**EXTRAIT DE PAGE**
********************
Et puis les Irrésistibles, comme les autres groupes de supporters de l'équipe de France, souffrent d'une street cred qui ne crève pas forcément le plafond. Les supporters de l'équipe de France ont, en général, mauvaise réputation chez les ultras de clubs par exemple. Au mieux, il est considéré que le public du Stade de France est composé de mastres - des supporters fidèles qui ne désirent pas s'engager plus que ça dans le supportérisme - au pire de Footix - des supporters de circonstance qui ne viennent que quand le football est à la mode - selon la typologie du Dictionnaire des supporters de Franck Berteau. On a souvent suspecté ces derniers d'être à l'origine des olas inutiles et des sifflets contre des joueurs pris en grippe, de Christian Karembeu en 2002 à Olivier Giroud dernièrement.

Ça, Patrice Evra n'en veut pas. Crédit : Reuters.

« Supporter l'équipe de France, c'est pas tendance, avoue Damien Allary. On a pas mal de reproches des ultras, qui nous accusent de reprendre des chants de clubs notamment. Mais pour pouvoir fédérer, il faut des airs que les gens ont déjà entendus dans les stades ! » Du côté de la Populaire sud, les ultras niçois nés de la dissolution de la très chaude Brigade Sud Nice, on n'est pas dérangés plus que ça par l'existence des Irrésistibles Français. « Ils se débrouillent comme ils peuvent, indique Frédéric Braquet, président des ultras niçois. Ils n'ont pas forcément cette mentalité dure qu'ont les ultras, ce sont des personnes un peu plus lambda, mais ils font avec ce qu'ils ont. Comme tous les groupes, ils vont évoluer avec le temps. »
********************
**LISTE DES CONSIGNES**
1. Relevez toutes les personnes nommées dans l'extrait sur les supporters de l'équipe de France.
2. Reproduisez à l'identique le passage de l'extrait sur les supporters de l'équipe de France qui commence par les mots contenant "Et puis les" et finit par "Crédit : Reuters.".

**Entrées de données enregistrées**
********************
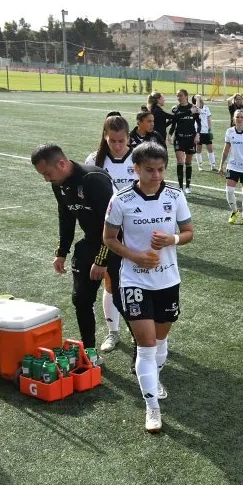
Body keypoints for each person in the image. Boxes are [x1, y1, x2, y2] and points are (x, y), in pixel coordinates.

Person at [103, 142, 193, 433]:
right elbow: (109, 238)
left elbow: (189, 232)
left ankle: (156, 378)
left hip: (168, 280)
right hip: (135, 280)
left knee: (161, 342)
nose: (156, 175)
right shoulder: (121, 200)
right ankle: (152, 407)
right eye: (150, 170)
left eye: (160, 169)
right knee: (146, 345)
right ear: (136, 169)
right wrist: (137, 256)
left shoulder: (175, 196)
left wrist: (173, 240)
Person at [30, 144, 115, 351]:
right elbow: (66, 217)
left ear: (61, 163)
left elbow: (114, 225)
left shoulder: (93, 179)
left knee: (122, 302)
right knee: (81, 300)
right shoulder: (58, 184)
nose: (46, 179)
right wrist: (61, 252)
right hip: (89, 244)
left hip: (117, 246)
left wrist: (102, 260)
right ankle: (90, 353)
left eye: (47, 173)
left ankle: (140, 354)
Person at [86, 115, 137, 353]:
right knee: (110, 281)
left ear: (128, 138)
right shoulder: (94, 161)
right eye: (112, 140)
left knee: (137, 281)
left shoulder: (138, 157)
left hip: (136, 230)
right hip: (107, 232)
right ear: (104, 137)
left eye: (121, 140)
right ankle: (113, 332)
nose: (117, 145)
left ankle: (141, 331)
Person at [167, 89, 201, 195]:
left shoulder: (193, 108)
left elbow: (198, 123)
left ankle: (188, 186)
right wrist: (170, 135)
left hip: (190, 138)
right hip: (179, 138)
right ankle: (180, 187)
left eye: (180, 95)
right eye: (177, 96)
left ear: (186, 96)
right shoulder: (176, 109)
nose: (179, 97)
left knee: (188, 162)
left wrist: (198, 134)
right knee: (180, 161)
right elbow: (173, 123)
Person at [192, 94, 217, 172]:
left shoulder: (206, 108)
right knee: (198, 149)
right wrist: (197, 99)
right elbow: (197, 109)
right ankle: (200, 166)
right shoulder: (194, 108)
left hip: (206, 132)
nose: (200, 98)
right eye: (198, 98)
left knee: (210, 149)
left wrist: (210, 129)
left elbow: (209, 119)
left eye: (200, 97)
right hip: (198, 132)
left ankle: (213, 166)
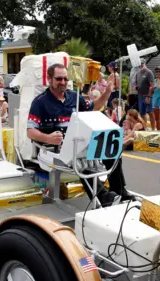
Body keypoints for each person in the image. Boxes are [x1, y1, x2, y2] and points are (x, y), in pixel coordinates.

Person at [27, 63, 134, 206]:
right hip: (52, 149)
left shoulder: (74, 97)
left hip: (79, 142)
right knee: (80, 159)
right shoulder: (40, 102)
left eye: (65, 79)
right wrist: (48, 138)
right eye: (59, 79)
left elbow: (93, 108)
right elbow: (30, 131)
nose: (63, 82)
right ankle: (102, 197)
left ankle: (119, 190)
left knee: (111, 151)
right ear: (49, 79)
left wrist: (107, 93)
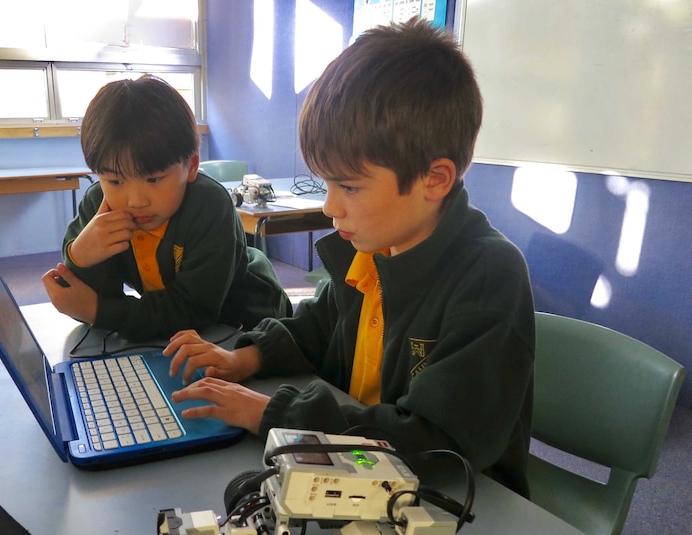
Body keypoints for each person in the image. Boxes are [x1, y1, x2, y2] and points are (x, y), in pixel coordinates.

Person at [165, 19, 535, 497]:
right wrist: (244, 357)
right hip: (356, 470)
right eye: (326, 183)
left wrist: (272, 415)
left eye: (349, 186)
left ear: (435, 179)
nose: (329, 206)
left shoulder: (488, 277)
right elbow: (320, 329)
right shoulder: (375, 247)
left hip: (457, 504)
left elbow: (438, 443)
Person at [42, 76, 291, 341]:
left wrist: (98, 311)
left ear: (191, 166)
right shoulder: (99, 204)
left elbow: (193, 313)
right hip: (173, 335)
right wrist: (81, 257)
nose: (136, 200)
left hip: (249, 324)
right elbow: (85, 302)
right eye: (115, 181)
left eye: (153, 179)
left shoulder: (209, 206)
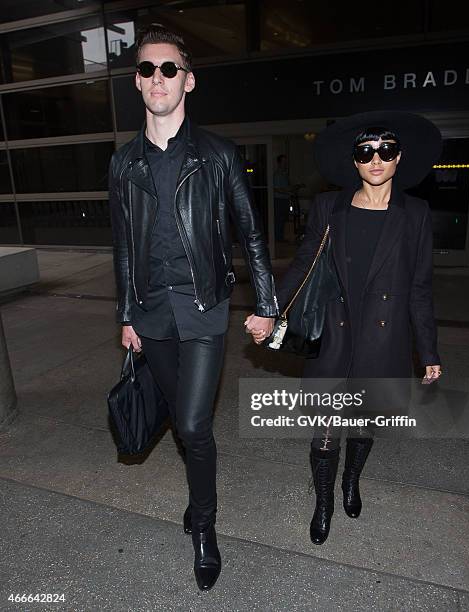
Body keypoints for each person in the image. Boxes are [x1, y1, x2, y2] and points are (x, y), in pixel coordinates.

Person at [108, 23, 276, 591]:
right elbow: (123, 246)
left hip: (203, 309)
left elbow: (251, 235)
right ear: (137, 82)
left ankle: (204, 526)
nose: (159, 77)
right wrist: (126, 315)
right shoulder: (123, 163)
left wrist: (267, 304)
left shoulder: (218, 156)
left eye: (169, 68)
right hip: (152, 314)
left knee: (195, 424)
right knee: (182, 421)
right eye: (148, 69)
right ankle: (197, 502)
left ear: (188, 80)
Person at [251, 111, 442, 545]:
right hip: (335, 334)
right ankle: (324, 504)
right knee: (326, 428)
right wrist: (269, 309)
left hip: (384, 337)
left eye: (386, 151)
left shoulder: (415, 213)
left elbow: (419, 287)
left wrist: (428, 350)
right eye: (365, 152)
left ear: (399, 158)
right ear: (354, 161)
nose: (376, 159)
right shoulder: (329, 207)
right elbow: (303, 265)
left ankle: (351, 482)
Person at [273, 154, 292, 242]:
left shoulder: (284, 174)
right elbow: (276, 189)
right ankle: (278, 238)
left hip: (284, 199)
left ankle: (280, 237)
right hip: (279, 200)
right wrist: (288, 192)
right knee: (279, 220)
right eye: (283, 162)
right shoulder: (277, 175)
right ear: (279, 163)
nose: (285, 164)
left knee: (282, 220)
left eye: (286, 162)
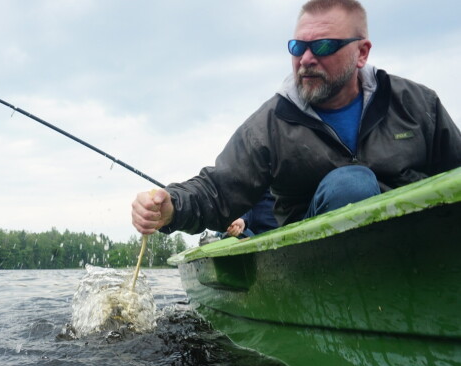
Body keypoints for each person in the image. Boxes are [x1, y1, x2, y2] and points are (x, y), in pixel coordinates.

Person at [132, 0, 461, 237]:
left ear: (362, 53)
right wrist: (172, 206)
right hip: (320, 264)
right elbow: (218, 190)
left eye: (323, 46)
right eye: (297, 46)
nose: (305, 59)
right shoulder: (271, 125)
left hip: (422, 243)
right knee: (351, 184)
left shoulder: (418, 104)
********************
**EXERCICE CORRIGÉ**
1. Franck Berteau, Christian Karembeu, Olivier Giroud, Patrice Evra, Damien Allary, Frédéric Braquet

2.
Et puis les Irrésistibles, comme les autres groupes de supporters de l'équipe de France, souffrent d'une street cred qui ne crève pas forcément le plafond. Les supporters de l'équipe de France ont, en général, mauvaise réputation chez les ultras de clubs par exemple. Au mieux, il est considéré que le public du Stade de France est composé de mastres - des supporters fidèles qui ne désirent pas s'engager plus que ça dans le supportérisme - au pire de Footix - des supporters de circonstance qui ne viennent que quand le football est à la mode - selon la typologie du Dictionnaire des supporters de Franck Berteau. On a souvent suspecté ces derniers d'être à l'origine des olas inutiles et des sifflets contre des joueurs pris en grippe, de Christian Karembeu en 2002 à Olivier Giroud dernièrement.

Ça, Patrice Evra n'en veut pas. Crédit : Reuters.